Healthy pumpkin bread made with a sprouted spelt flour and maple syrup. It’s lightly sweet, perfectly moist and full of warm spices. Dairy-free, refined sugar-free, easily gluten-free and vegan.
Preheat the oven to 350F. Line an 8×4 inch loaf pan with parchment paper or grease lighting with oil.
In a large mixing bowl, add the pelt flour, baking powder, salt and spices. Mix to combine. In a separate bowl, add the pumpkin, maple syrup, almond milk, oil, egg and vanilla. Whisk together until completely smooth. Add the wet ingredients to the dry and mix together until just combined. Careful not to over mix.
Pour the batter into the loaf pan. Place in the oven for 45-50 minutes. Let sit for 10 minutes before moving to a cooling rack. Allow to fully cool before slicing.
Store on the counter for 3 days or in the fridge for 5 days.

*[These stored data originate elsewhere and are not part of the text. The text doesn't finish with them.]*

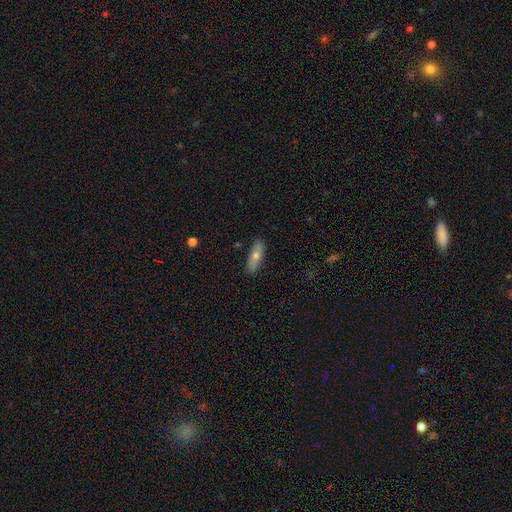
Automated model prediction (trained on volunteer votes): smooth 69%, featured or disk 25%, star or artifact 6%. Down the decision tree: how rounded — in between (55%); merging — none (87%).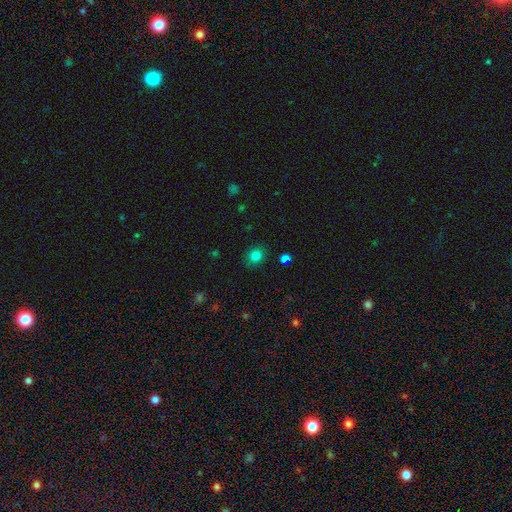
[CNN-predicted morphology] smooth-or-featured: smooth: 81% | star or artifact: 13% | featured or disk: 6%
  how-rounded: round: 74% | in between: 25% | cigar-shaped: 1%
  merging: none: 87% | minor disturbance: 9% | major disturbance: 2% | merger: 2%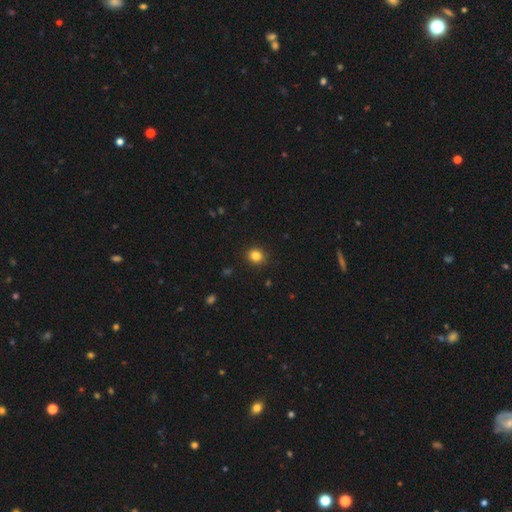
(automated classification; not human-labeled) Smooth or featured: smooth — 83% (star or artifact — 12%)
How rounded: round — 86% (in between — 13%)
Merging: none — 90% (minor disturbance — 7%)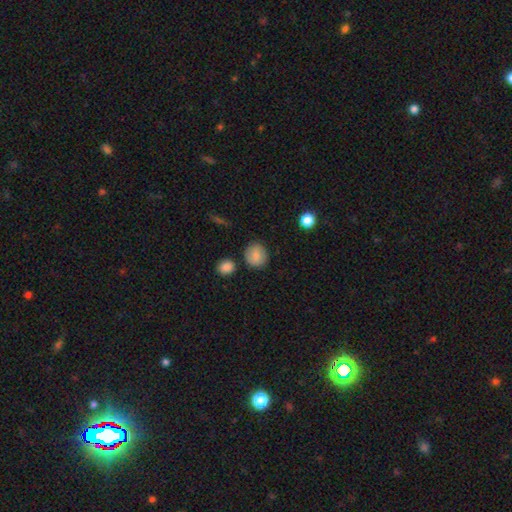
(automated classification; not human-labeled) Morphology: type=smooth (80%); roundness=round (79%); merging=none (80%).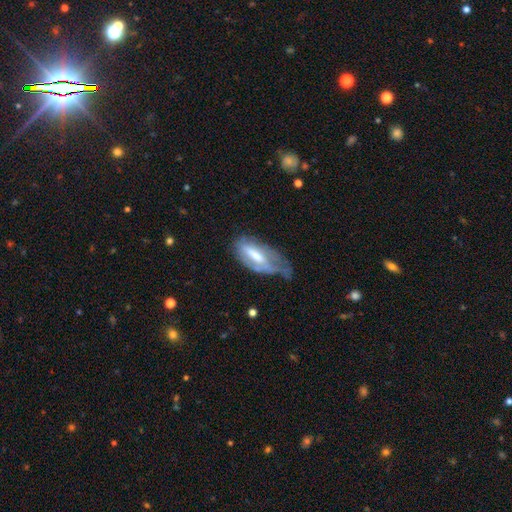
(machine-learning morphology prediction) This appears to be a featured or disk galaxy (50%). Merging: minor disturbance (37%).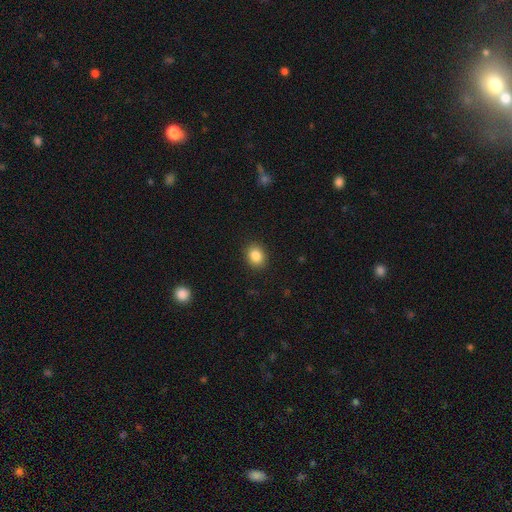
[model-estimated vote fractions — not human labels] Smooth or featured?
  - smooth: 86% *
  - star or artifact: 9%
  - featured or disk: 5%
How rounded?
  - round: 55% *
  - in between: 44%
  - cigar-shaped: 1%
Merging?
  - none: 90% *
  - minor disturbance: 7%
  - major disturbance: 2%
  - merger: 1%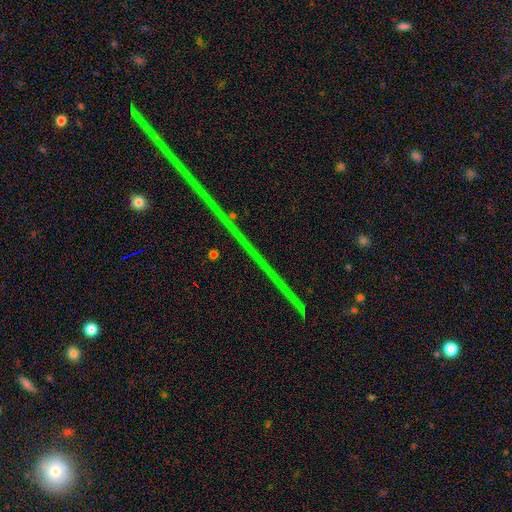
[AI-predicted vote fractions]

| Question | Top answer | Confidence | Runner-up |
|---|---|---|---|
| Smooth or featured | star or artifact | 85% | featured or disk (9%) |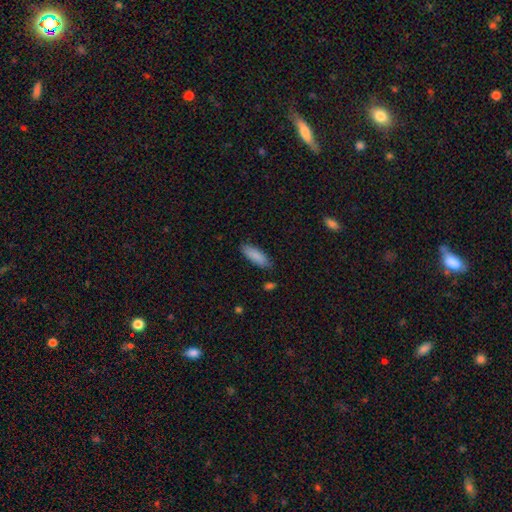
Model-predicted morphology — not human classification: This appears to be a smooth galaxy with no disk features (87%) that is in between round and cigar-shaped (59%). Merging: none (81%).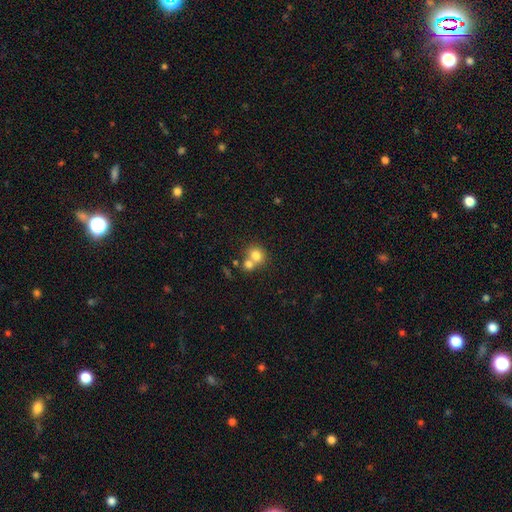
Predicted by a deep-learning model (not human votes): The model was most divided on "merging": merger: 50%, none: 41%, minor disturbance: 7%, major disturbance: 3%. More confident: how rounded — round (77%); smooth or featured — smooth (77%).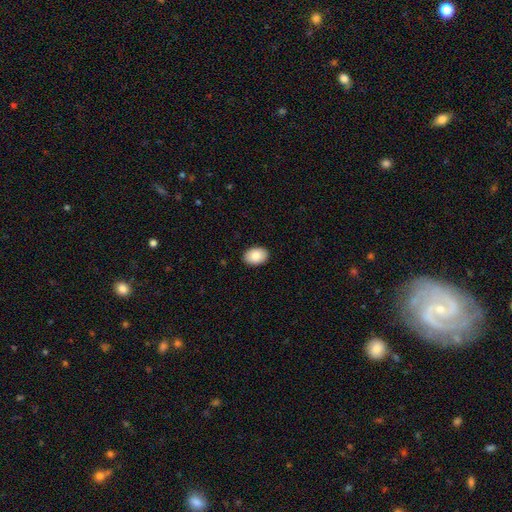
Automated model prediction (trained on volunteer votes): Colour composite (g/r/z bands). It shows a smooth galaxy with no disk features (85%) that is in between round and cigar-shaped (83%). Merging: none (91%).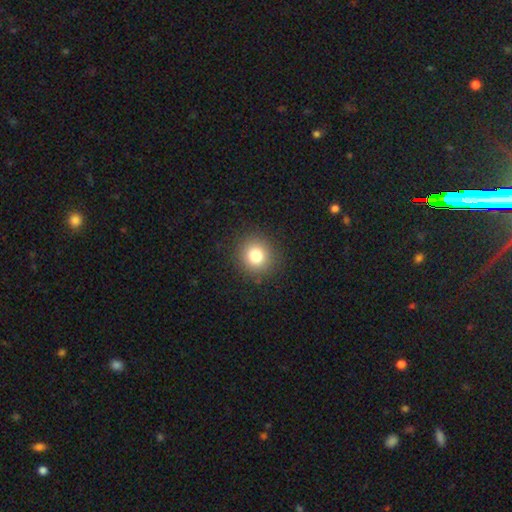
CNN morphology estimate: A smooth galaxy with no disk features (79%) that is round (90%). Merging: none (90%).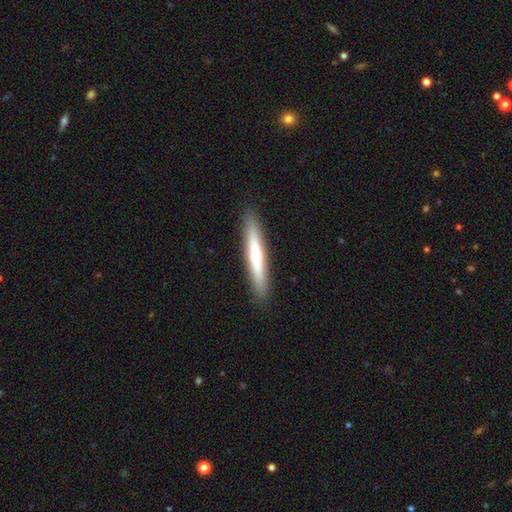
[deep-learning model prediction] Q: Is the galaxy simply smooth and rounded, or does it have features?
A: smooth — 54%.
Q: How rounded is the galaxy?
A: cigar-shaped — 93%.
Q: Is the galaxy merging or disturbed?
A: none — 91%.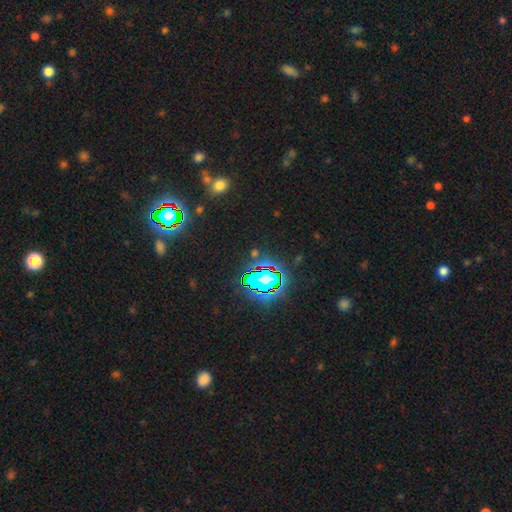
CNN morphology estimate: Smooth or featured?
  - star or artifact: 76% *
  - smooth: 14%
  - featured or disk: 9%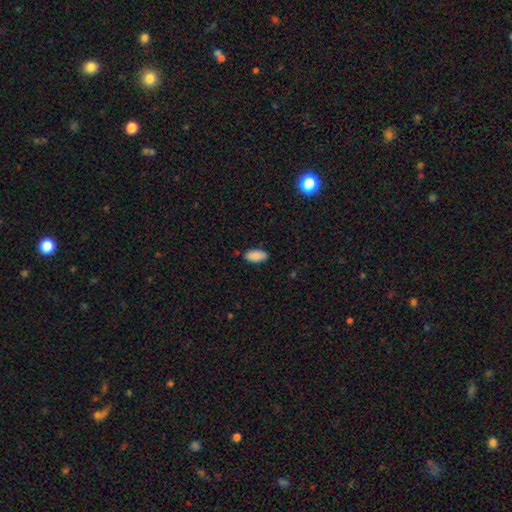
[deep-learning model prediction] smooth_or_featured: smooth (p=0.89) [alt: star or artifact p=0.07]
how_rounded: in between (p=0.92) [alt: cigar-shaped p=0.06]
merging: none (p=0.86) [alt: minor disturbance p=0.11]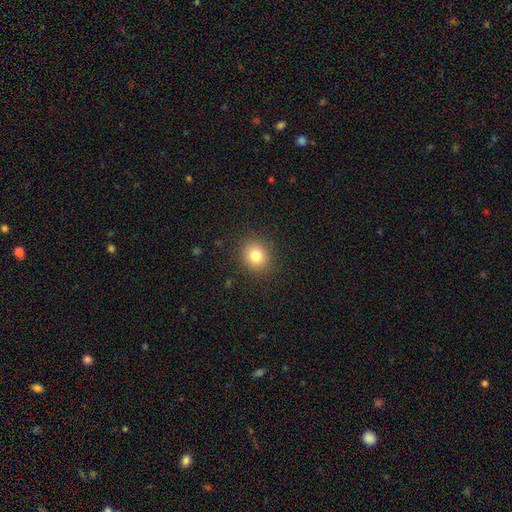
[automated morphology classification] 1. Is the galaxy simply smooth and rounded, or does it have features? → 80% smooth, 12% star or artifact, 8% featured or disk.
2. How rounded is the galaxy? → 80% round, 19% in between, 1% cigar-shaped.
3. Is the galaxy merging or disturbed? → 89% none, 7% minor disturbance, 3% major disturbance, 1% merger.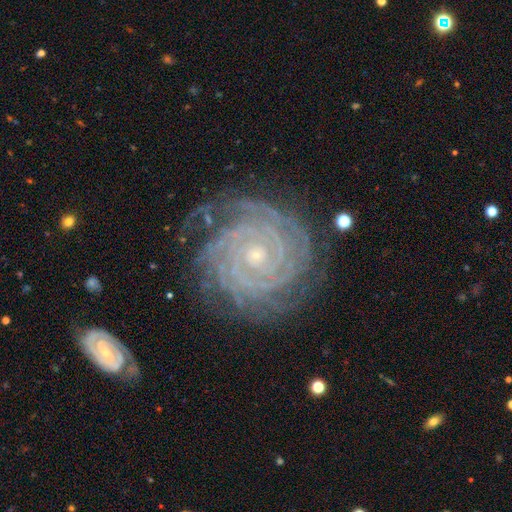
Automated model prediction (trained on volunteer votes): Smooth or featured?
  - featured or disk: 91% *
  - star or artifact: 6%
  - smooth: 3%
Edge-on disk?
  - no: 98% *
  - yes: 2%
Bar?
  - no: 71% *
  - weak: 18%
  - strong: 11%
Spiral arms?
  - yes: 99% *
  - no: 1%
Spiral winding?
  - tight: 91% *
  - medium: 8%
  - loose: 1%
Spiral arm count?
  - 2: 22% * (tied)
  - 4: 22% * (tied)
  - 3: 21%
  - can't tell: 15%
  - more than 4: 13%
  - 1: 8%
Bulge size?
  - small: 74% *
  - moderate: 23%
  - none: 1%
  - large: 1%
  - dominant: 1%
Merging?
  - none: 79% *
  - minor disturbance: 15%
  - major disturbance: 4%
  - merger: 2%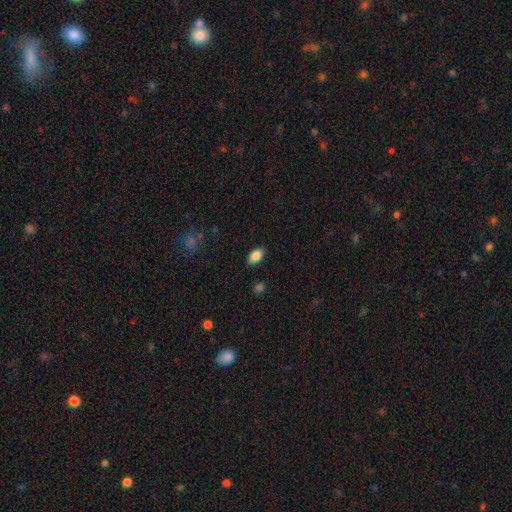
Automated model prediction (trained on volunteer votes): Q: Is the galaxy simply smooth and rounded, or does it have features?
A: smooth — 86%.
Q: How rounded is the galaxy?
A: in between — 91%.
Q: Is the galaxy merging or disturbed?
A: none — 86%.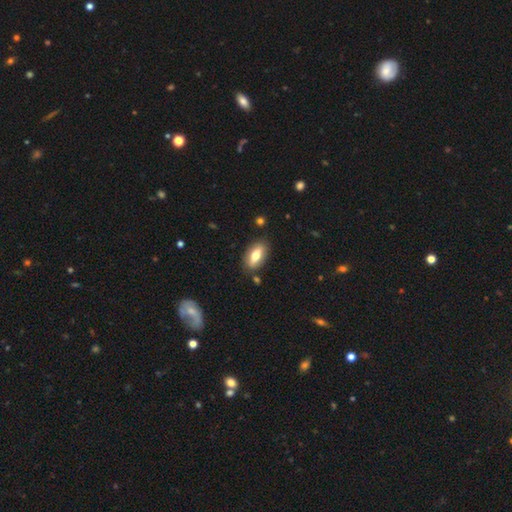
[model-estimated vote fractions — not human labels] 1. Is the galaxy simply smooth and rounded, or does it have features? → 68% smooth, 25% featured or disk, 7% star or artifact.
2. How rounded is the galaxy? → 86% in between, 11% cigar-shaped, 3% round.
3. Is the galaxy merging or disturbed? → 83% none, 11% minor disturbance, 3% merger, 3% major disturbance.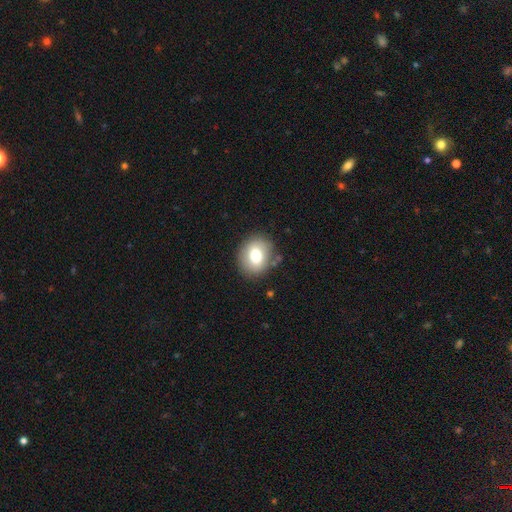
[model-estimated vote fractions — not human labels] This is likely a smooth galaxy (75%). How rounded: likely round (60%). Merging: clearly none (83%).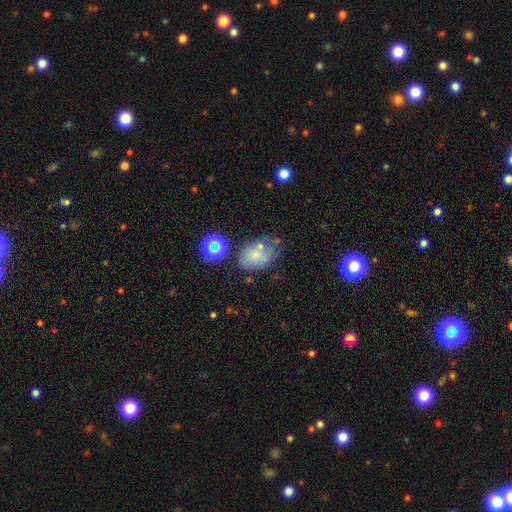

Extras: I recommend 1/3 cup of extras like pumpkin seeds, chopped walnuts, chocolate chips, etc. in the batter or add 2-3 tablespoons on top the loaf before baking.
Spelt Flour – This recipe is made with sprouted spelt flour which is my go-to baking flour. I use One Degree Organics Sprouted Spelt Flour. If you can’t get your hands on sprouted spelt flour, light spelt flour, whole wheat pastry flour or all-purpose flour will work.
Gluten-free option – sub a 1:1 baking blend flour and add one egg. I’ve tested this recipe gluten-free using King Arthur Flour 1:1 gluten-free blend.
Vegan-option: If you’d like a vegan loaf you can replace the egg with 1 tablespoon of ground flax + 3 tablespoons of water to create a “flax egg”. Just be aware your loaf won’t rise as much and will be a little more delicate.